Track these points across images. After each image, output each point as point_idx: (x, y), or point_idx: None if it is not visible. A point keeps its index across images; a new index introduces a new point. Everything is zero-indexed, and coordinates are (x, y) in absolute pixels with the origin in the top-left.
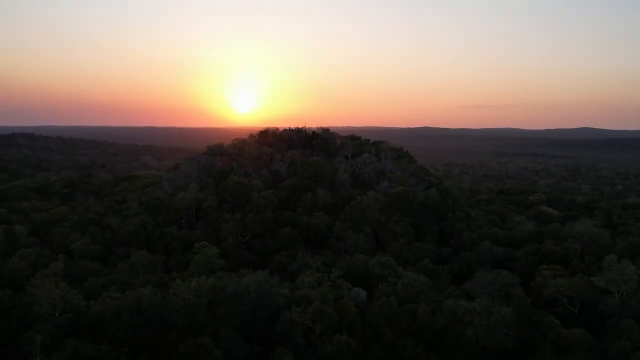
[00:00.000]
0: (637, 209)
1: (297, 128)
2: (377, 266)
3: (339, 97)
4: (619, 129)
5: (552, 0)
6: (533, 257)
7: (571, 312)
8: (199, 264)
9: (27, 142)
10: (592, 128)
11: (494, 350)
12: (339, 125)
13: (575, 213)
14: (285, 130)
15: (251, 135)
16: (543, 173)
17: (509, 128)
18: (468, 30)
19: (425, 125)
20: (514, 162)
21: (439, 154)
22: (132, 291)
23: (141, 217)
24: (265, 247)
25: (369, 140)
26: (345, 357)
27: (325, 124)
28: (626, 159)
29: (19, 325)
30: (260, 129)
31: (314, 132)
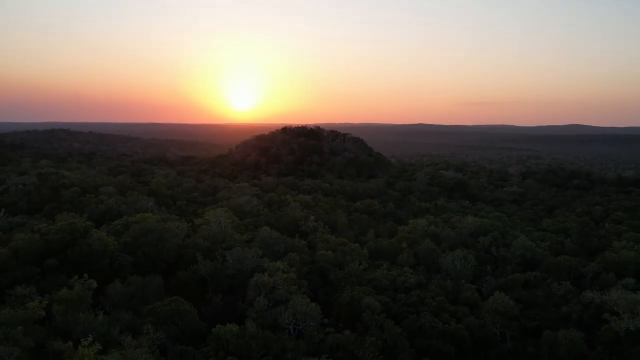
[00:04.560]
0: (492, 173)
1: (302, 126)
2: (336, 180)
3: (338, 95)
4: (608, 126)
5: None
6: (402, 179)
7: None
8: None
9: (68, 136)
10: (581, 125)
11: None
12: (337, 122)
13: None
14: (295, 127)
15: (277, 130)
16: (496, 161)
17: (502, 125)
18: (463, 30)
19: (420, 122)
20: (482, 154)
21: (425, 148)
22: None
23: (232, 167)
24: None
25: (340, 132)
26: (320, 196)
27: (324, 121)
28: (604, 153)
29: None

* Work instructions
Restate word for word only the lines from the one with "20: (514, 162)" through the last line of the material, both included. Any picture should be left out.

* Answer for this exercise
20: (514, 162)
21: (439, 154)
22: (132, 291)
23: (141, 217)
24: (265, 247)
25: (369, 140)
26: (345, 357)
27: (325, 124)
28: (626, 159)
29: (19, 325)
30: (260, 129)
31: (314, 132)
[00:04.560]
0: (492, 173)
1: (302, 126)
2: (336, 180)
3: (338, 95)
4: (608, 126)
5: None
6: (402, 179)
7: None
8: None
9: (68, 136)
10: (581, 125)
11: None
12: (337, 122)
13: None
14: (295, 127)
15: (277, 130)
16: (496, 161)
17: (502, 125)
18: (463, 30)
19: (420, 122)
20: (482, 154)
21: (425, 148)
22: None
23: (232, 167)
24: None
25: (340, 132)
26: (320, 196)
27: (324, 121)
28: (604, 153)
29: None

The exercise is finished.